Abituati a cadere

Abituati a cadere
Braccia stanche, scarpette strette e altre gioie dell’arrampicata: cosa ci insegna stare sulla roccia, un fallimento alla volta

Le gambe tremanti, il fiato mozzo, la gioia di arrivare in catena, il vuoto nello stomaco se scivola un piede: sono sensazioni che qualunque scalatore, esperto o alle prime armi, conosce. Chi non ha mai provato ad arrampicare non si spiega come tutto ciò possa accendere una passione che parrebbe più un martirio vero e proprio, eppure quasi tutti quelli che iniziano non smettono più, incuranti dei lividi e degli insuccessi.

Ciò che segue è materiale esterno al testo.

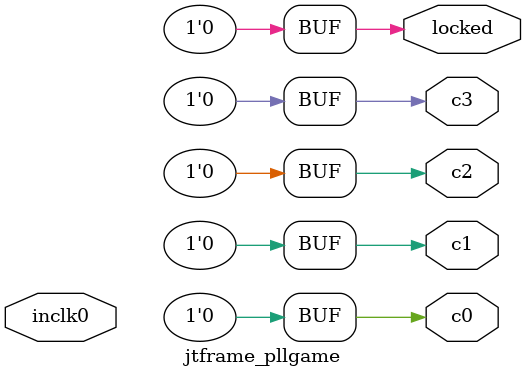
<source format=v>
module jtframe_pllgame(	// file.cleaned.mlir:2:3
  input  inclk0,	// file.cleaned.mlir:2:33
  output c0,	// file.cleaned.mlir:2:51
         c1,	// file.cleaned.mlir:2:64
         c2,	// file.cleaned.mlir:2:77
         c3,	// file.cleaned.mlir:2:90
         locked	// file.cleaned.mlir:2:103
);

  assign c0 = 1'h0;	// file.cleaned.mlir:3:14, :4:5
  assign c1 = 1'h0;	// file.cleaned.mlir:3:14, :4:5
  assign c2 = 1'h0;	// file.cleaned.mlir:3:14, :4:5
  assign c3 = 1'h0;	// file.cleaned.mlir:3:14, :4:5
  assign locked = 1'h0;	// file.cleaned.mlir:3:14, :4:5
endmodule


</source>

Perché ci si fa il callo (anzi: i calli), se ci si dota di una buona dose di autoironia (e un po’ di masochismo). Perché ogni successo è una conquista che ripaga di tutti i fallimenti precedenti. Perché non si scala da soli, ed è bello accettare di aver bisogno degli altri. Perché l’arrampicata è preziosa maestra di vita quando ci mostra impietosamente i nostri limiti fisici e mentali e, allo stesso tempo, ci porta a superarli: scalare a volte fa paura, però si scala lo stesso. Chi arrampica si muove verso il cielo, però fa progressi solo chi trova il coraggio di cadere.
Tra aneddoti spassosi e riflessioni personali, spiegazioni per neofiti e consigli pratici per chi già se la cava a scalare (ma magari non a cadere), Amedeo Cavalleri e il collettivo dei Brocchi Sui Blocchi sono autori di questo racconto spiritoso ed entusiasmante del mondo verticale, che è anche un manifesto dei suoi valori di condivisione, di rispetto per le altre persone e per il pianeta. È l’arrampicata divertente, di quelli “scarsi”, che si fa con gli amici, lontano dalle logiche di performatività e del successo a ogni costo che ci stanno intossicando. È un invito a risvegliare il nostro spirito ribelle, non per fuggire dalla civiltà ma per immaginarne una diversa e tentare di costruirla in armonia con la natura, in risposta alle sfide lanciate dai tempi che ci troviamo a vivere. Per provarci, riprovarci, e commettere sicuramente nuovi sbagli ma senza più paura, perché arrampicando ci saremo ormai Abituati a cadere.